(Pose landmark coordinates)

▬▬▬▬▬▬

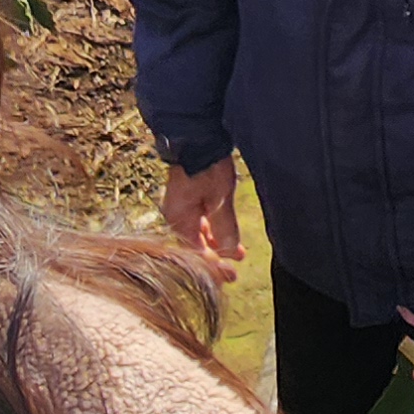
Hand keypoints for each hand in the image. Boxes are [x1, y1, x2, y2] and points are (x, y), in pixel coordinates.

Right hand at [161, 157, 241, 276]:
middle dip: (216, 259)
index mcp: (178, 219)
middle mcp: (176, 216)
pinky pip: (200, 223)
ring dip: (217, 246)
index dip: (213, 266)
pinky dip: (214, 232)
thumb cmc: (206, 167)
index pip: (195, 252)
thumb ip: (224, 228)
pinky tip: (227, 237)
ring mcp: (182, 208)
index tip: (230, 276)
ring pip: (199, 235)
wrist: (198, 137)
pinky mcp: (189, 200)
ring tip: (237, 254)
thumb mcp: (220, 200)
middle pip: (195, 246)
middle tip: (234, 273)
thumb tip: (228, 253)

▬▬▬▬▬▬

*Task goal*. Output every record verbatim, skipping images.

*Reply*.
Hand keypoints for each hand in the image. Boxes are [x1, y1, x2, y2] and points are (x, y), in pixel coordinates.

Right hand at [161, 157, 241, 276]:
middle dip: (216, 259)
index mcp: (178, 219)
middle mcp: (176, 216)
pinky pip: (200, 223)
ring dip: (217, 246)
index dip: (213, 266)
pinky dip: (214, 232)
thumb cmc: (206, 167)
index pip: (195, 252)
thumb ip: (224, 228)
pinky tip: (227, 237)
ring mcp: (182, 208)
index tip: (230, 276)
ring pip: (199, 235)
wrist: (198, 137)
pinky mcp: (189, 200)
ring tip: (237, 254)
thumb mcp: (220, 200)
middle pip: (195, 246)
middle tip: (234, 273)
thumb tip: (228, 253)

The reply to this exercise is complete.